I am using GPflow with gaussian likelihood for time series prediction. The data comes from a stream. Every time a new batch of data arrives (1 point per batch in my case), I want to update/extend my model with the new datapoint without retraining from scratch. Is this possible?
Right now I am retraining from scratch everytime. How can this be optimized?
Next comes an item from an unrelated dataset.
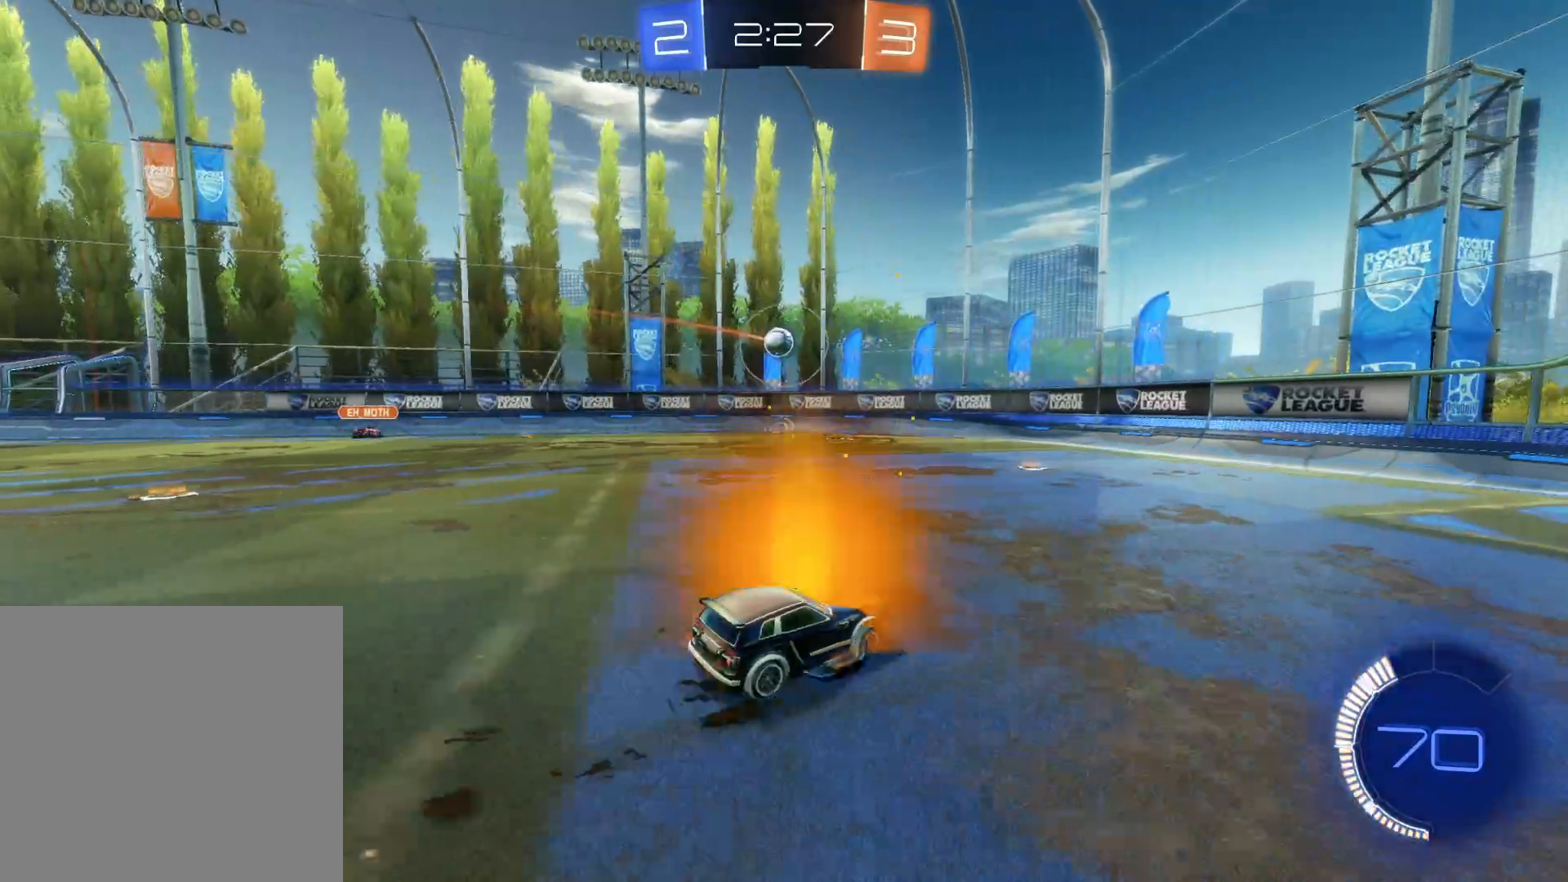
{"buttons": ["CIRCLE", "R2"], "left_stick": "center", "right_stick": "center", "events": [[217, "left_stick", "center"], [267, "CIRCLE", "down"]]}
The running time of my model is of crutial importance so any help is welcome:
predictions = [] # To store the sequential predictions
model = GPR(data=(X_train, y_train), kernel=kernel)
for i in range(0, len(X_test), prediction_steps):
# Train the model with the current training data
optimizer = gpflow.optimizers.Scipy()
start = time()
optimizer.minimize(model.training_loss, model.trainable_variables)
end = time()
print('Time taken for iteration ', i, ' : ', end-start)
# Make predictions for the next prediction_steps steps
next_predictions, _ = model.predict_y(X_test[i : i + prediction_steps])
# Store the predictions
predictions.extend(next_predictions.numpy())
# Update the training data with the true values for the next prediction_steps steps
X_train = np.vstack([X_train, X_test[i : i + prediction_steps]])
y_train = np.vstack([y_train, y_test[i : i + prediction_steps]])
# Update the model's data
model.data = (X_train, y_train)
(Each iteration yields the same running time)